Exercise objective:
Would you please repeat exactly the entries below, starting at the line with "right shoulder: (366, 702)" and ending at the line with "right elbow: (894, 890)", and nothing outside that range? Leave out the pictures.

***

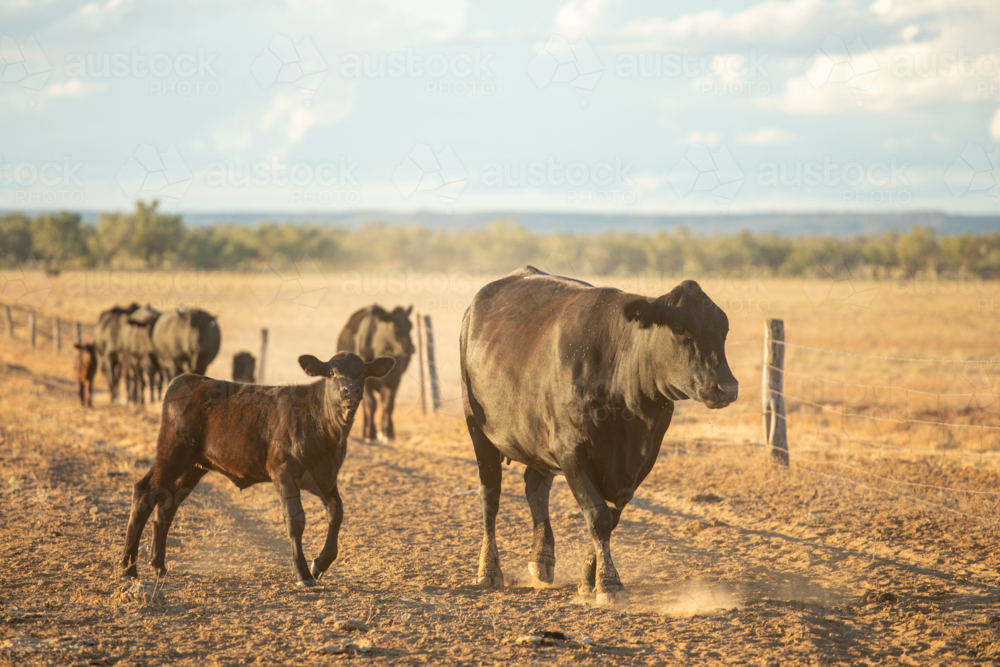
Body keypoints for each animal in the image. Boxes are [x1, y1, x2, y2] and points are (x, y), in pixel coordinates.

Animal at [119, 352, 395, 586]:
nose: (351, 391)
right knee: (144, 492)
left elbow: (337, 514)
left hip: (193, 466)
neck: (323, 428)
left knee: (167, 504)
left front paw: (319, 564)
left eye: (363, 374)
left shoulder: (326, 477)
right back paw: (129, 568)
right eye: (332, 373)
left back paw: (159, 566)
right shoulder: (282, 472)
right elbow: (295, 520)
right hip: (171, 453)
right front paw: (303, 574)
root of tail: (187, 379)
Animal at [337, 304, 415, 442]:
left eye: (411, 326)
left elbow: (388, 404)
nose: (410, 348)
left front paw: (387, 433)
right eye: (396, 326)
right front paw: (370, 433)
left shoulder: (395, 378)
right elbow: (371, 404)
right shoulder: (364, 380)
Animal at [460, 267, 738, 606]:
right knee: (490, 496)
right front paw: (609, 585)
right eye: (681, 328)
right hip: (478, 429)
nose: (728, 388)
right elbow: (598, 516)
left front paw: (588, 579)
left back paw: (542, 559)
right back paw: (489, 570)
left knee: (534, 487)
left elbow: (611, 517)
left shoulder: (640, 461)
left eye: (723, 330)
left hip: (538, 438)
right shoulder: (571, 451)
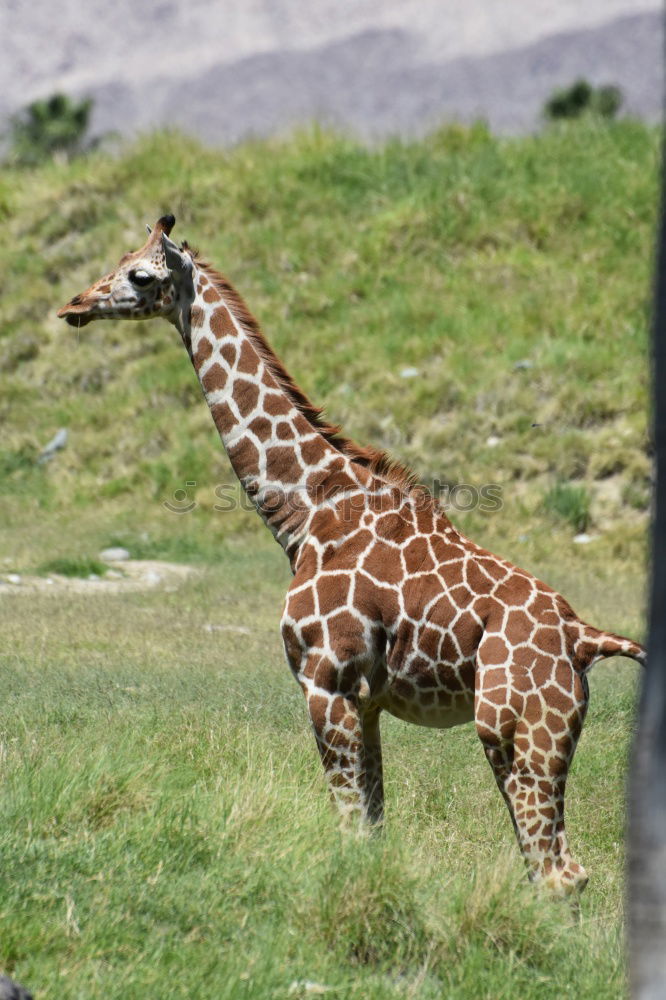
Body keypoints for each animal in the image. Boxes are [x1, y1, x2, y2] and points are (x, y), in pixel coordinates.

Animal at [58, 215, 644, 896]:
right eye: (121, 257)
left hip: (515, 726)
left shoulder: (325, 681)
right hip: (535, 734)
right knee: (553, 865)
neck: (308, 512)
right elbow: (373, 833)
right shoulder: (366, 702)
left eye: (140, 275)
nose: (74, 306)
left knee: (557, 870)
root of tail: (585, 638)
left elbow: (348, 830)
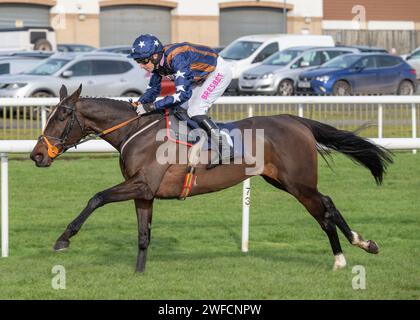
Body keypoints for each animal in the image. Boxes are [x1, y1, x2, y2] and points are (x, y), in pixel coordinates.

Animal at [30, 85, 394, 272]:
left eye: (61, 116)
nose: (37, 155)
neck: (138, 131)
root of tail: (297, 120)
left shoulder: (141, 184)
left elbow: (96, 197)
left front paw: (63, 239)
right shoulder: (144, 192)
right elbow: (143, 235)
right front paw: (139, 274)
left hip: (299, 184)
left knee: (324, 210)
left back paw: (342, 257)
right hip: (283, 181)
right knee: (328, 203)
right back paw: (364, 243)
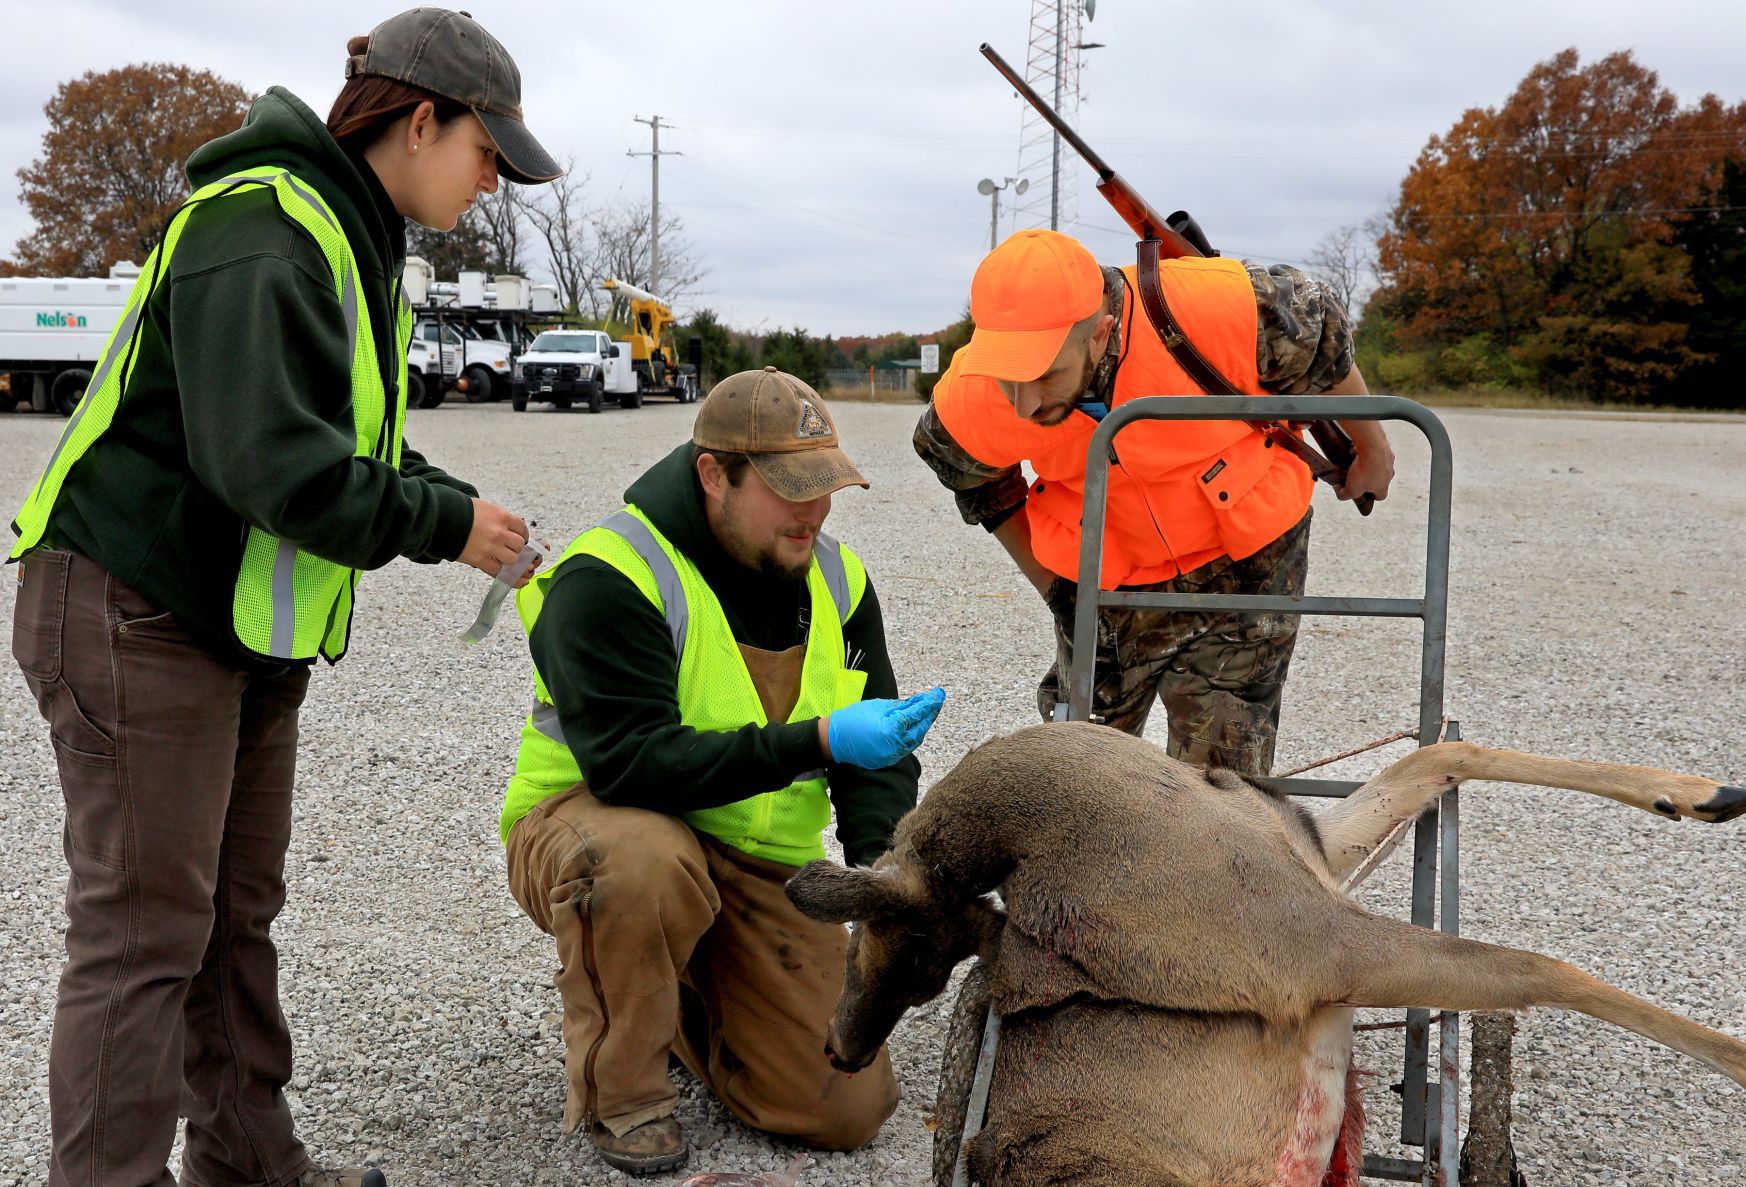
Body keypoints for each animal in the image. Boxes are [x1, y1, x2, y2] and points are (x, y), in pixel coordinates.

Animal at [792, 719, 1746, 1187]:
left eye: (922, 972)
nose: (840, 1050)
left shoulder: (1314, 865)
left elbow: (1442, 750)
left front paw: (1703, 792)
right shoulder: (1305, 948)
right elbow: (1539, 967)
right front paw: (1740, 1058)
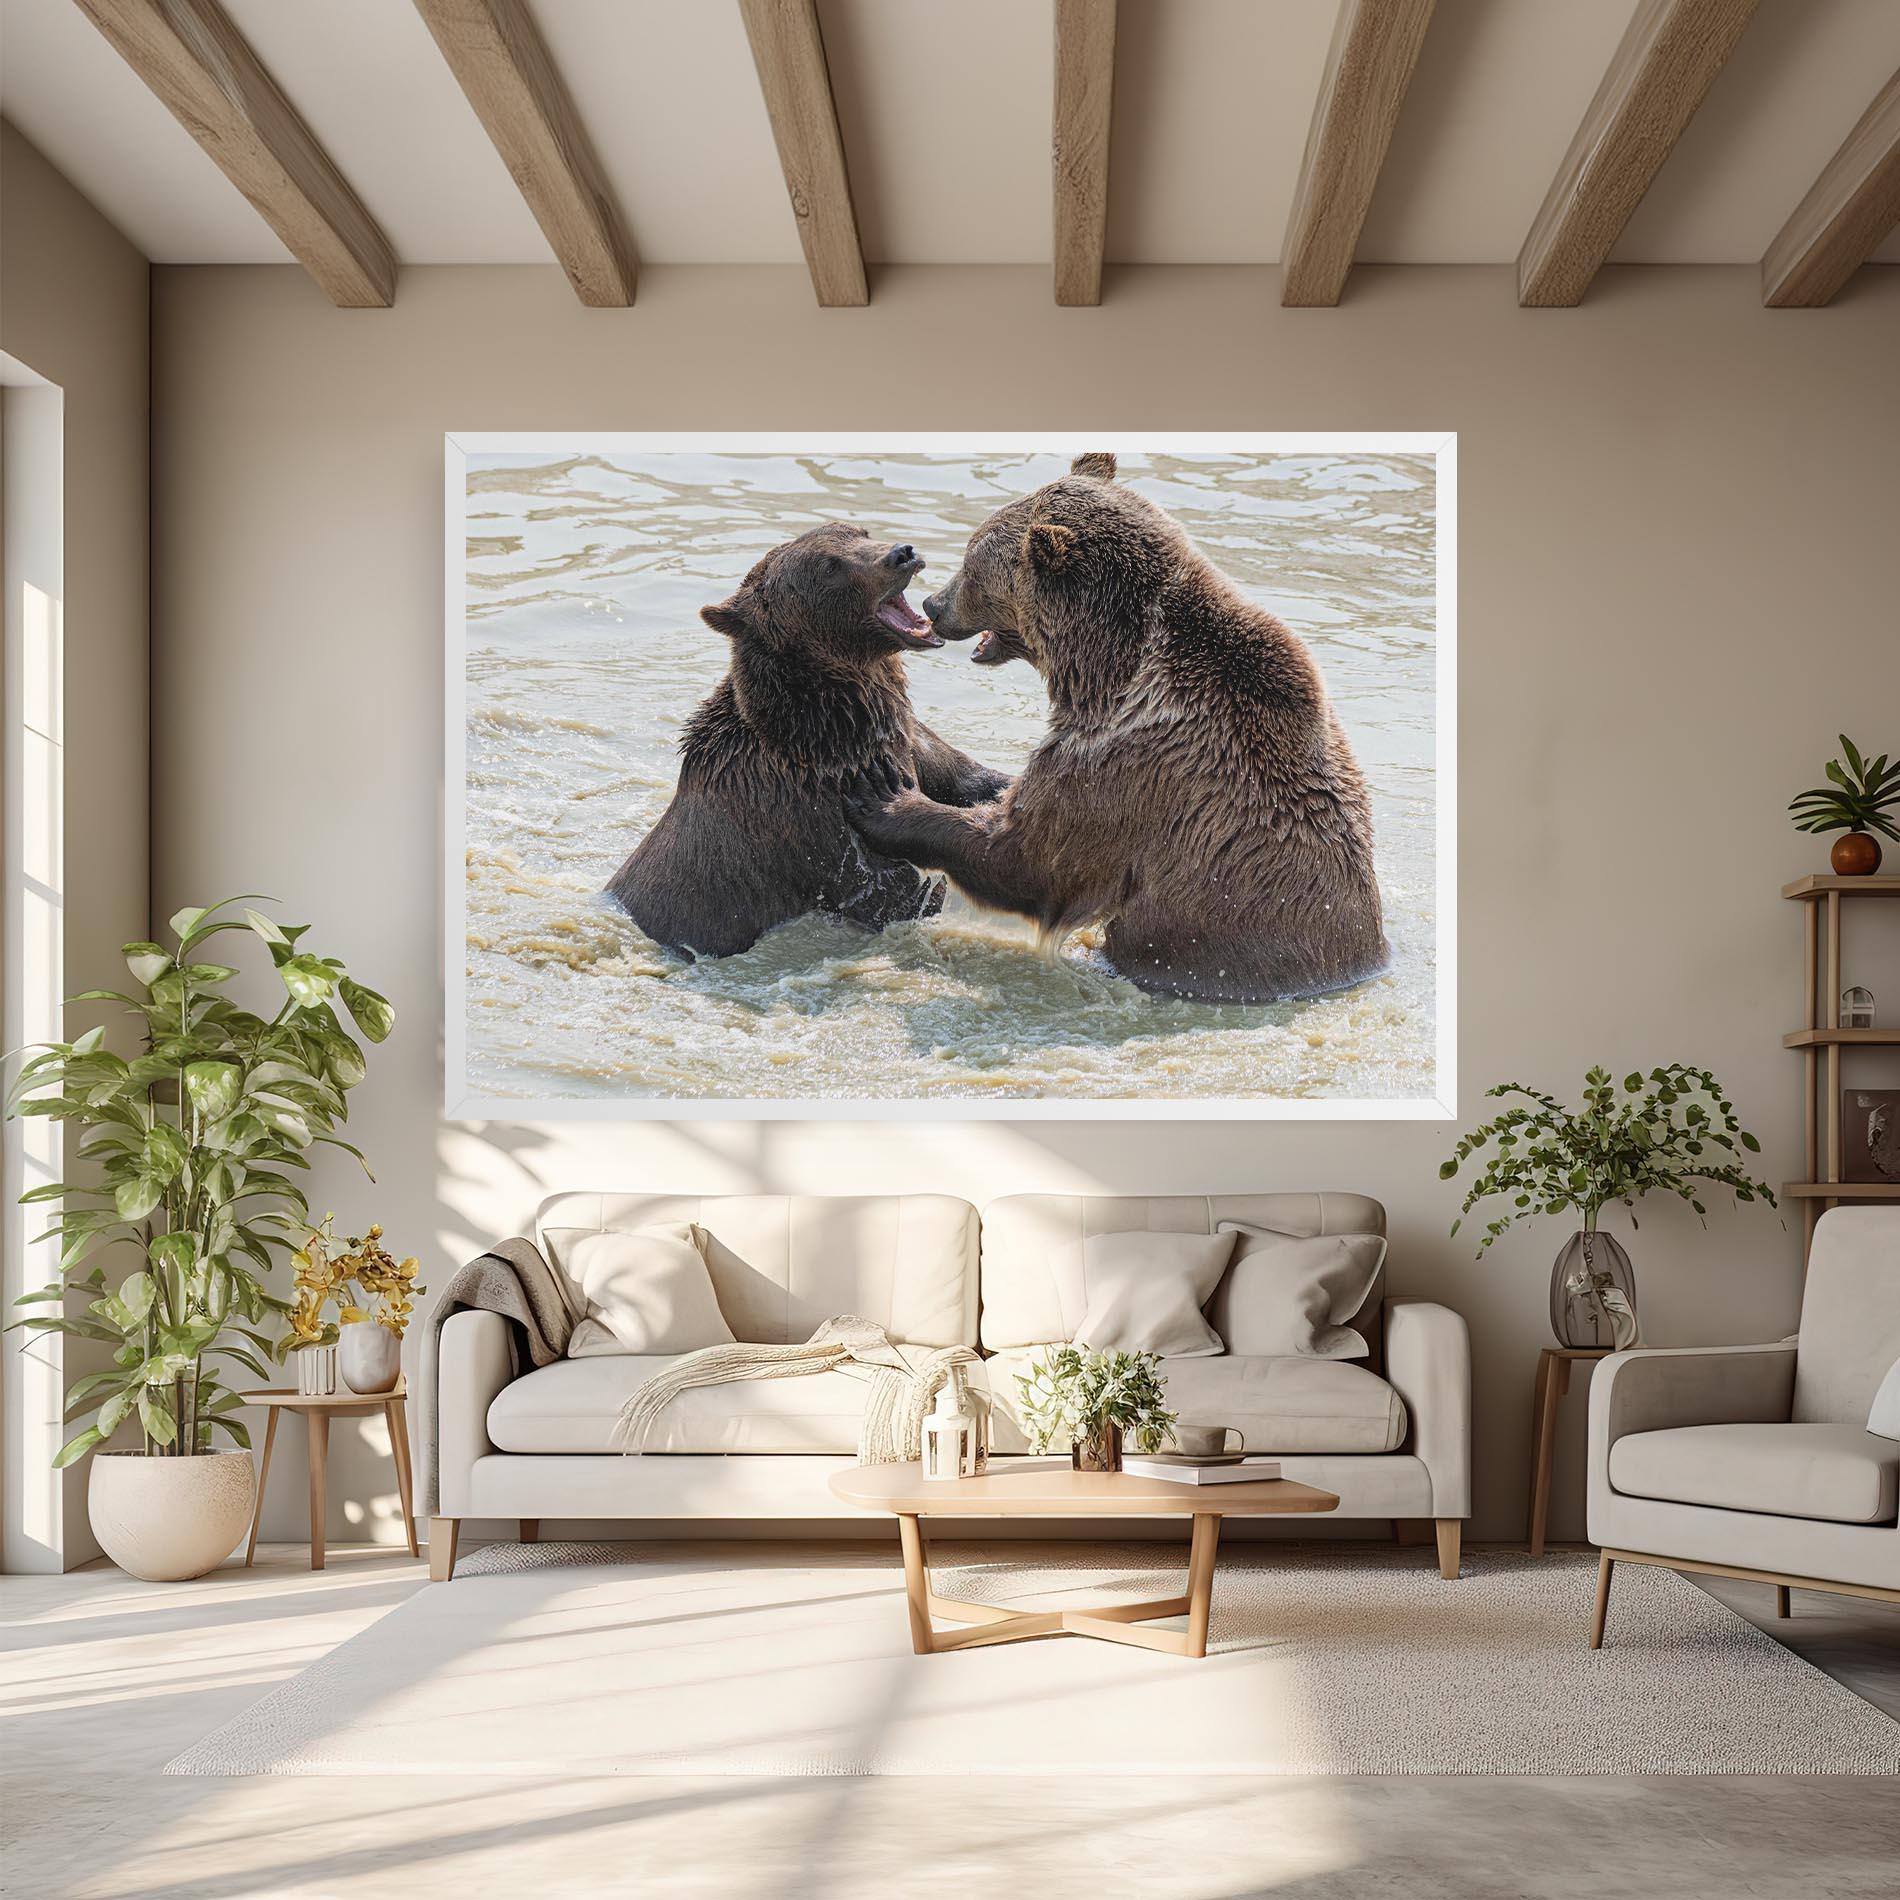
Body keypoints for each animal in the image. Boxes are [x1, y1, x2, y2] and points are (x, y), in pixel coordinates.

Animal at [606, 522, 1010, 958]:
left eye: (860, 532)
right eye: (830, 567)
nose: (902, 553)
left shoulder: (909, 740)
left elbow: (969, 777)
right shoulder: (813, 821)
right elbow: (894, 890)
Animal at [845, 453, 1387, 1003]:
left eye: (973, 564)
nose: (934, 605)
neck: (1104, 670)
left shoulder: (1126, 763)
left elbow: (1028, 856)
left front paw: (886, 799)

***

Exercise solution:
right shoulder: (366, 702)
left eye: (140, 275)
nose: (74, 306)
left knee: (557, 870)
root of tail: (585, 638)
left elbow: (348, 830)
Body keypoints for each animal in the image. Boxes are [x1, y1, x2, y2] and points are (x, y), in pixel coordinates.

Animal at [30, 85, 394, 272]:
left eye: (61, 116)
nose: (37, 155)
neck: (138, 131)
root of tail: (297, 120)
left shoulder: (141, 184)
left elbow: (96, 197)
left front paw: (63, 239)
right shoulder: (144, 192)
right elbow: (143, 235)
right front paw: (139, 274)
left hip: (299, 184)
left knee: (324, 210)
left back paw: (342, 257)
right hip: (283, 181)
right knee: (328, 203)
right back paw: (364, 243)
Body keypoints for each animal in the image. Boxes are [x1, y1, x2, y2] and points are (x, y), in pixel coordinates.

Animal at [792, 719, 1746, 1187]:
left eye: (922, 972)
nose: (840, 1050)
left shoulder: (1314, 865)
left elbow: (1442, 750)
left front paw: (1703, 792)
right shoulder: (1305, 948)
right elbow: (1539, 967)
right front paw: (1740, 1058)
Body keypoints for each animal in the image. Boxes are [x1, y1, x2, y2] and points are (x, y), in pixel coordinates.

Animal at [606, 522, 1010, 958]:
left eye: (860, 532)
right eye: (830, 567)
nose: (902, 553)
left shoulder: (909, 740)
left elbow: (969, 777)
right shoulder: (813, 821)
right elbow: (894, 890)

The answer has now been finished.